ЕААА смогла помочь новообразованным школам в доступе к ресурсам и партнерствам, а также в адаптации к единым образовательным стандартам. Лишь вместе христианские школы смогли сделать то, что ни одна из них не могла себе позволить, - издательскую серию богословских учебников, выпуск академического журнала «Богословские размышления», программы повышения квалификации для преподавателей и руководителей школ, интеграцию в международные структуры, поддержку финансовых заявок на гранты, консультативную помощь школам в кризисных ситуациях, аккредитационные визиты комиссий и независимых экспертов.
После 2011 года ЕААА изменила структуру своего управления, исполнительная дирекция работает в коллективном формате. Создан исследовательский центр, отдел развития образования и отдел аккредитации, каждый из которых получил своего руководителя. Вопросы аккредитации и общих академических стандартов теряют свою актуальность – упрощенные требования явно недостаточны для развития школ, а повышение стандартов окажется тяжелым бременем для слабых школ. Большинство учебных заведений не может себе позволить содержать хороший штат преподавателей и привлечь «качественных» студентов, поэтому требования аккредитационных комиссий сознательно занижаются. В этих условиях основной задачей для ЕААА становится координация исследовательских проектов и партнерств между школами, способствующих развитию их кадрового и научно-богословского потенциала.
Важным направлением работы ЕААА и других структур, объединяющих учебные заведения и христианские организации, станет посредничество между миссиями, школами и церквами, создание эффективного взаимодействия, результатом которого будет не только образование, но и преобразование; не только знания, но и лидеры, подготовленные и посвященные служению в церкви и обществе.
В то время как большинство миссий предпочитает более традиционный, «евангелизационный» формат работы (среди наиболее известных и успешных – Христианский центр «Возрождение» (отделение BGEA), «Свет на Востоке» (старейшая немецкая миссия для славян), Славянское евангельское общество (крупнейшая миссия, ориентированная на работу только с традиционными баптистскими союзами), Библейская миссия, Библейская лига, «От сердца к сердцу» и др.), возникает новый спрос на интегративные подходы к миссии, в которых важное место займут вопросы образования, культуры, мировоззрения, социальной ответственности, профессионального призвания. Подобные модели представлены в служении Содружества студентов-христиан (ССХ, евразийское отделение IFES), Ассоциации «Духовное возрождение» (Russian Ministries), Альянса профессиональных христианских организаций, Христианского научно-апологетического центра, Научно-библейского центра «Апологет», христианского центра РЕАЛИС и др.
Основной проблемой большинства христианских миссий и школ можно считать узкое понимание миссионерского призвание и христианского образования исходя из церковно-конфессиональных интересов.
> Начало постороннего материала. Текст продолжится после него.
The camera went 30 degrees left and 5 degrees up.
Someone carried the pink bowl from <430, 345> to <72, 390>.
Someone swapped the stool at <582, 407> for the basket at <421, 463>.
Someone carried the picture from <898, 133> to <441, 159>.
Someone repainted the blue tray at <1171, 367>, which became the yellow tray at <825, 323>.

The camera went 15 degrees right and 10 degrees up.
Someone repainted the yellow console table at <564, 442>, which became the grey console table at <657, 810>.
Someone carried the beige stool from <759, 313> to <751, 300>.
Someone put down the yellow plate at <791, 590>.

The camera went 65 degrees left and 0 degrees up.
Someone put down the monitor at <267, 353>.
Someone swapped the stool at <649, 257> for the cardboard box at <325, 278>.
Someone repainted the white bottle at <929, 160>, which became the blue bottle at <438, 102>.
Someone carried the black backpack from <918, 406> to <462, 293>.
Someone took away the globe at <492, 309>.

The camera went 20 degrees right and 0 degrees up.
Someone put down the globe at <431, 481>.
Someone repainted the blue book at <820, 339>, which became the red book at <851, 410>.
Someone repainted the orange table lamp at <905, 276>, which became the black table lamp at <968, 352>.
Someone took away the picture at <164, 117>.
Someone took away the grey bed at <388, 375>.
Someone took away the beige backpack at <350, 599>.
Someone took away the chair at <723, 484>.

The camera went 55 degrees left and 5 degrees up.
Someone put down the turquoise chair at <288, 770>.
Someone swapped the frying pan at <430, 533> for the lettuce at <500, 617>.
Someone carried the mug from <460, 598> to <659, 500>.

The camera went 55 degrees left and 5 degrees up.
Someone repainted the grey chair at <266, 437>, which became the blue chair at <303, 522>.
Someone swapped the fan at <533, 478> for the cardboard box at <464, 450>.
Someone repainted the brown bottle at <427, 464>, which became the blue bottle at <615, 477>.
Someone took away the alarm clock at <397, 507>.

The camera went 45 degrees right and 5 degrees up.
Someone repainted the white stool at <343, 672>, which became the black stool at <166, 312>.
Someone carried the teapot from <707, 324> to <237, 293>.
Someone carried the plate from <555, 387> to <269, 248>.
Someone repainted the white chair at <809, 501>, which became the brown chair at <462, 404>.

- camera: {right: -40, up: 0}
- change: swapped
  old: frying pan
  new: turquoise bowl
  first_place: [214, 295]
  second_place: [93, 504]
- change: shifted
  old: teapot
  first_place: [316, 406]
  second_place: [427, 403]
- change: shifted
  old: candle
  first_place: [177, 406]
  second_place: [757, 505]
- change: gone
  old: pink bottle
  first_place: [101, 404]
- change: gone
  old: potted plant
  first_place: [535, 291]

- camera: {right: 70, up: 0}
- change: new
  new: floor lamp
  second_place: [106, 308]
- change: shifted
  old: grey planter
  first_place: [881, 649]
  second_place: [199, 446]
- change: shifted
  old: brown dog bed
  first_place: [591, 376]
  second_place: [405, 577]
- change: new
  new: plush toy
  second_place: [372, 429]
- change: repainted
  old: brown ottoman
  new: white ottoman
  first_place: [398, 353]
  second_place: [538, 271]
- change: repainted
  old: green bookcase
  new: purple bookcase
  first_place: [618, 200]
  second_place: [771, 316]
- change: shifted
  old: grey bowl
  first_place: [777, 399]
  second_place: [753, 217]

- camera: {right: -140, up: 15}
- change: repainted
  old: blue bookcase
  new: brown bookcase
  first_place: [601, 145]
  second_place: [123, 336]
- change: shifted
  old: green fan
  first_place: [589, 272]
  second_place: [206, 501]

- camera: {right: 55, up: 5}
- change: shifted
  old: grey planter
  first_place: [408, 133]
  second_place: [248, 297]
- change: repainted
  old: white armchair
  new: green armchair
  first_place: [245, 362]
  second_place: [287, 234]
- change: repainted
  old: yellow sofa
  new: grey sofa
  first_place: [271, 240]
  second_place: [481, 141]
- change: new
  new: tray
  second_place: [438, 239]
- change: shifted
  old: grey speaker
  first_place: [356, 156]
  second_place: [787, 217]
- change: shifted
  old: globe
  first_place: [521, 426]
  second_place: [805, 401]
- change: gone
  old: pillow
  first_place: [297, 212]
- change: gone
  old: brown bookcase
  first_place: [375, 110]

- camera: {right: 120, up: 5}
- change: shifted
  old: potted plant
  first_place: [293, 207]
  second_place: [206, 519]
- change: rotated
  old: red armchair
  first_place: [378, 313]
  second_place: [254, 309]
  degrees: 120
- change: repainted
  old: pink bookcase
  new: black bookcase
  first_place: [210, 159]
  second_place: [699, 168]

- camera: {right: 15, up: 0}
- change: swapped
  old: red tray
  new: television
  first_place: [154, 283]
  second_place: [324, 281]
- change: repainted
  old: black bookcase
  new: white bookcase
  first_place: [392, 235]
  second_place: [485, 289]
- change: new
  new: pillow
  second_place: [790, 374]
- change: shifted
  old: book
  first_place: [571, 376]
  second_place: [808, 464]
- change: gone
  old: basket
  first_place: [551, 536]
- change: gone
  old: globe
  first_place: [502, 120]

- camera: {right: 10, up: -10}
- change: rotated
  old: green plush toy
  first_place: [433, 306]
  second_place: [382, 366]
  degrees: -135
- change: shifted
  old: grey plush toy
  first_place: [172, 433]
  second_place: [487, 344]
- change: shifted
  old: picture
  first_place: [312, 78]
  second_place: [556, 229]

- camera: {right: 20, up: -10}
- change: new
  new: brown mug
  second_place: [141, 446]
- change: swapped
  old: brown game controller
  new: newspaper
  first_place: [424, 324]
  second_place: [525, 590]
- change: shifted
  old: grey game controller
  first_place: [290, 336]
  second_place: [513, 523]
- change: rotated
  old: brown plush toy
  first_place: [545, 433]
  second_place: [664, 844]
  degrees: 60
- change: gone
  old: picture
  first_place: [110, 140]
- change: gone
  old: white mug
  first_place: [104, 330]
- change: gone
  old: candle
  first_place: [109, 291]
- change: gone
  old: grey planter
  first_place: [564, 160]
Церковь готова поддерживать школу либо миссию лишь тогда, когда считает ее своей, обладает правом собственности и не делит это право с другими. Большинство межцерковных проектов развивается слабо. У большинства церковных лидеров отсутствует понятие о Царства, символом и частью которого является поместная церковь, поэтому интересы поместной церкви не просто стоят на первом месте, но и закрывают все остальные –задачи христианского сообщества в целом, видение Божьего Царства, перспективу преображения общества, возможности межцерковного сотрудничества.
Еще одной проблемой христианских структур является их обусловленность временем, обстоятельствами эпохи, событием распада СССР. Школы и миссии создавались и развивались так, будто эпоха небывалых возможностей и религиозной эйфории будет длиться вечно. В основании структур уже были заложены их ограничения. Теперь, когда постсоветское общество, отношение государства, глобальные тенденции, церковная динамика, религиозные потребности, финансовые возможности, изменились до неузнаваемости, возникают сложные вопросы о том, как привести структуры, созданные в иную эпоху, в соответствие с требованиями нашего времени, и возможно ли их реформирование, перестройка и перенастройка. Как известно, один из уроков советской перестройки состоял в том, что некоторые структуры перестройке не подлежат.
Структуры и движение
Аналогия с «перестройкой» вовсе не случайна. Не только советское общество, но также советская и постсоветская церковь как часть этого общества, оказалась ограничена своей эпохой, опрокинута в прошлое.
Как известно, Советский Союз и советское общество переустроить не удалось, все советское было в принципе нереформируемым, потому что на первом месте стояла идеология, а не эффективность или хотя бы релевантность. Само общество было закрытым, самодостаточным, ориентированным на внутренние оценки и критерии. Более того, такое закрытое общество было цельным, гомогенным, литым. Легче было заменить его целиком, чем изменить отдельную деталь. К тому же свобода и творчество были ограничены тотальной государственной регламентацией. Структура сделала невозможным движение.
К большому сожалению, до сих пор постсоветское общество опирается на советские структуры (политические, экономические, образовательные, религиозные) и организовывается вокруг них. Несмотря на их крайне низкую эффективность, они остаются фактором стабильности, поскольку мало тех, кто видит возможность иного и еще меньше тех, кто способен взять ответственность за альтернативу.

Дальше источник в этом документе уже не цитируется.